# Steering wine



## Jamie225 (Jan 4, 2005)

Hi

Just after some advice.

I have just got a Golf GTI and the steering seems to wine a bit when stationary and on turning of the wheel it gets worse :? :?

It has only been doing it for the last few days, any ideas :?:

Cheers


----------



## YELLOW_TT (Feb 25, 2004)

is it a mk4 or mk5 i have a mk4 gti and no wines from the steering at any time


----------



## Jamie225 (Jan 4, 2005)

Its a 51 plate.

It doed not sound healthy :? :?

Anyone any ideas :?:


----------



## coupe-sport (May 7, 2002)

Sounds like the pump. Worth checking that the fluid level is ok and secondly that the belt tension is right. When you turn the wheel the pump has to work harder hence the increase in noise due to the loading.

James.


----------



## Jamie225 (Jan 4, 2005)

where is this located under the bonnet?

Does it have a yellow top on it?

Is it safe to take off, ie not pressurised?

Cheers


----------



## Jamie225 (Jan 4, 2005)

wak-tt web site has picture of the location of the power steering fluid. Turns out theres none in there, just hope it gets me home to the local Halfords.

Cheers all



See below for further details.

http://www.wak-tt.com/links/links.htm


----------



## Jamie225 (Jan 4, 2005)

Does anyone know what grade to use?


----------



## thejepster (Mar 29, 2005)

Red? White? Rose?

http://www.********.co.uk/gallery/thejepster/wine%20bottles.jpg

:wink:


----------



## Jamie225 (Jan 4, 2005)

Has anyone had problems with losing power steering fluid?

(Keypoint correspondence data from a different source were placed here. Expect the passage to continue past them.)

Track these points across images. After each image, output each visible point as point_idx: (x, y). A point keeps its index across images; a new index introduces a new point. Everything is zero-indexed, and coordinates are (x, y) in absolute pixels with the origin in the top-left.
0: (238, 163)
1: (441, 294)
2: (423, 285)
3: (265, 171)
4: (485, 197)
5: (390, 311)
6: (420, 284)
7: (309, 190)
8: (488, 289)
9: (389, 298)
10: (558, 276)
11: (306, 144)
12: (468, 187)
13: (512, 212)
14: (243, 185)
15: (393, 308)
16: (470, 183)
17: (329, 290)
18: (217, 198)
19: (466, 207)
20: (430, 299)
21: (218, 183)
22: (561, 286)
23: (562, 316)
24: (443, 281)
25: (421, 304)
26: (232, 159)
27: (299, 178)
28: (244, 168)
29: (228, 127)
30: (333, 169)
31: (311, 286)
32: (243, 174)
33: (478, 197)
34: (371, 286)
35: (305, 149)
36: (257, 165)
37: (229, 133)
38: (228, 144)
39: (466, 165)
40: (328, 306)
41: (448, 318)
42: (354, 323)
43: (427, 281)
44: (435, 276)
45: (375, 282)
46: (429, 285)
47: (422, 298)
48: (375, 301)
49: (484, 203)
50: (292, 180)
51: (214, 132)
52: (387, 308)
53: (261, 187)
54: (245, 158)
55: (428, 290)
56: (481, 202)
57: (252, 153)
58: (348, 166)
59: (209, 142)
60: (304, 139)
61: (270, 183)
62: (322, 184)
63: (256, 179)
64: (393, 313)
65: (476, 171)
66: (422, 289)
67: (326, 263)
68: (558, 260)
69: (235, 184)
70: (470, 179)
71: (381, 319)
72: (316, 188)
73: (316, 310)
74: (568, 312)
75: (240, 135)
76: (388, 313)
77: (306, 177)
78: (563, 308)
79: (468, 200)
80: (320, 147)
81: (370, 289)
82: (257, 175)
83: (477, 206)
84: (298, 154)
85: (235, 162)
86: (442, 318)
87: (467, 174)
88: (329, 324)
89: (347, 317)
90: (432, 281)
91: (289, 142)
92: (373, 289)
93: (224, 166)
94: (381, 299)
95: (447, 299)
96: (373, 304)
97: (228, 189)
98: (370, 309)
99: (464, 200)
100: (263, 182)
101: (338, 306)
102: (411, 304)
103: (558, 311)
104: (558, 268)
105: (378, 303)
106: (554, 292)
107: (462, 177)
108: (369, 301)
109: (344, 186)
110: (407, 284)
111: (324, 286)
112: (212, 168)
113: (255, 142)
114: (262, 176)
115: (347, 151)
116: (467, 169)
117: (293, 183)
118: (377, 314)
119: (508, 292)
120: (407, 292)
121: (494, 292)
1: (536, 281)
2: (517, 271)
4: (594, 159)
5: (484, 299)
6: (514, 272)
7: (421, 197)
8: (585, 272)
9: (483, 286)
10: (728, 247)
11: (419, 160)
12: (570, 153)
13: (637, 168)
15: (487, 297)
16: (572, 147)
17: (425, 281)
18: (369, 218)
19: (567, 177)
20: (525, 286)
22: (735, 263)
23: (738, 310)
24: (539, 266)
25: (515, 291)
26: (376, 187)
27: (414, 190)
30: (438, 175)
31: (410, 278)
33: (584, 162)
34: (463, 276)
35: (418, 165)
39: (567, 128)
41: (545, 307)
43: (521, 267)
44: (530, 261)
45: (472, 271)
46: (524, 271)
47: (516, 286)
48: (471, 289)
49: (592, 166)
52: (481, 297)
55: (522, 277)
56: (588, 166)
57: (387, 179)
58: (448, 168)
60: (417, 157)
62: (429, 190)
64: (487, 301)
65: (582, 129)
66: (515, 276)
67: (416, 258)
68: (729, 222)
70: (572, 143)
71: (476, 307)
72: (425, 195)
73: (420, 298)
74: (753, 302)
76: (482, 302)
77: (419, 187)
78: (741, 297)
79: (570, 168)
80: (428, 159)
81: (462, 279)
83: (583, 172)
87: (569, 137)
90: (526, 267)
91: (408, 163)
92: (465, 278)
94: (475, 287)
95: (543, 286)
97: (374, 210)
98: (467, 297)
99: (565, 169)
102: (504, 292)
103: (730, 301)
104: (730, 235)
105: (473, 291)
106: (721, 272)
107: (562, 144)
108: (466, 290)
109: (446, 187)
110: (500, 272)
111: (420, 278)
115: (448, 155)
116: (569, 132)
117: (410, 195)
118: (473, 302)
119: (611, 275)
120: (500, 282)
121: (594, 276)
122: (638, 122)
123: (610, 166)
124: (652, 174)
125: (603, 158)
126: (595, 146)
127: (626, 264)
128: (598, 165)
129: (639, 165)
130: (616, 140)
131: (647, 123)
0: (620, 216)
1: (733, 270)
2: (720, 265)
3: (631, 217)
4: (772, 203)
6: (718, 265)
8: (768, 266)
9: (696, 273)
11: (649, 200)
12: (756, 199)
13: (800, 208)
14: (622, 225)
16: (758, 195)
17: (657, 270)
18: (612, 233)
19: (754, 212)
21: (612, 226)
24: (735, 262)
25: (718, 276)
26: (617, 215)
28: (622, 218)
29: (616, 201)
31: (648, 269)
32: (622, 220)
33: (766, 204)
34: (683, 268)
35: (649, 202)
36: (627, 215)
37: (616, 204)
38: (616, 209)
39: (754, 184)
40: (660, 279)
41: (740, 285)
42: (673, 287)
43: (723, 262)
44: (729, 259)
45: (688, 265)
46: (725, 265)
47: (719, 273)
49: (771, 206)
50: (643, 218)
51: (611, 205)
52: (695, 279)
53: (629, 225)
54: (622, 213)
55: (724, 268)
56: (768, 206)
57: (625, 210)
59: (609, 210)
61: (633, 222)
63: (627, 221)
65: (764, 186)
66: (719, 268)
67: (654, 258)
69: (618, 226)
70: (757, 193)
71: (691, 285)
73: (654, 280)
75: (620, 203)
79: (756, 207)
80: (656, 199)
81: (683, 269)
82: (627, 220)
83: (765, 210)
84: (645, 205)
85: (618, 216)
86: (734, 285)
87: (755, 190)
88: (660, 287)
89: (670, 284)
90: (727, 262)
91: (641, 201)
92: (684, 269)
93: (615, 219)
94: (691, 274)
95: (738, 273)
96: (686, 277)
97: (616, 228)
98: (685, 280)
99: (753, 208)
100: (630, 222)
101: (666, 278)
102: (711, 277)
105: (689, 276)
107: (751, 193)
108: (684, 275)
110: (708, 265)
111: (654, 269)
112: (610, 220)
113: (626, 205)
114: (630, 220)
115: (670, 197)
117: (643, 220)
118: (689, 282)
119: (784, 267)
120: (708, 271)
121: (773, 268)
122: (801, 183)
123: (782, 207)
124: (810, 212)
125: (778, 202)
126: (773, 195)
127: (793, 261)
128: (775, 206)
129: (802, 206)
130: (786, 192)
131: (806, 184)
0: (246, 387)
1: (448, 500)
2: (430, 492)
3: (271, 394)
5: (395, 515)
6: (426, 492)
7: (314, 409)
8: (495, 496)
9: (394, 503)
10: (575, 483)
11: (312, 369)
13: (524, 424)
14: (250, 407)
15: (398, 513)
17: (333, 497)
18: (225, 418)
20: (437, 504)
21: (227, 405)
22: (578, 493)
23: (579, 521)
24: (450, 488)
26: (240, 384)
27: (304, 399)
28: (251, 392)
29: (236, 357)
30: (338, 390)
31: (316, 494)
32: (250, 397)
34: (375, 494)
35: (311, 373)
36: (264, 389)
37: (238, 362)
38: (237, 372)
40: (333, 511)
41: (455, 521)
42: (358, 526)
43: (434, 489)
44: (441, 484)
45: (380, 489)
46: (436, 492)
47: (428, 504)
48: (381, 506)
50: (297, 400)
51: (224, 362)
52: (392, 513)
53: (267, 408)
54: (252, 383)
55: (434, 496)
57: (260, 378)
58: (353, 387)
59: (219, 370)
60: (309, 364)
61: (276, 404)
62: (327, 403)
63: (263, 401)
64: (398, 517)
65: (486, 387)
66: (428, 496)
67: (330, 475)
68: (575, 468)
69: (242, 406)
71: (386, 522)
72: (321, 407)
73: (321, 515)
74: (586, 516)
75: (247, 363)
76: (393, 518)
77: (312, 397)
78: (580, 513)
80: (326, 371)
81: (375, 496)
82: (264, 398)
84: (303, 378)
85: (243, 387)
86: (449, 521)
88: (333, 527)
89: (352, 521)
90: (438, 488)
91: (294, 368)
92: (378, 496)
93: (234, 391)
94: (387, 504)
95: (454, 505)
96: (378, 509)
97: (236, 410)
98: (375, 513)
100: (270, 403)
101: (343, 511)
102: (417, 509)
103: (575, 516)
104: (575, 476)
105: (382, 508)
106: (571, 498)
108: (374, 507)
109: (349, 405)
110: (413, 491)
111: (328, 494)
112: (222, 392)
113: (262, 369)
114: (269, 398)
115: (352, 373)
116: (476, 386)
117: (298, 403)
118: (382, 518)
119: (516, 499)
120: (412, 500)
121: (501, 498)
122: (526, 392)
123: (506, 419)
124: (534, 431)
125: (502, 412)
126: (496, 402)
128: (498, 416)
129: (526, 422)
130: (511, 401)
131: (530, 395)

I have not lost any on the driveway :?

Does any one have any idea's.

I only topped it up last week and its down again?

Cheers


----------



## V6TT (Jul 10, 2005)

thejepster said:


> Red? White? Rose?
> 
> http://www.********.co.uk/gallery/thejepster/wine%20bottles.jpg
> 
> :wink:


beat me to it!


----------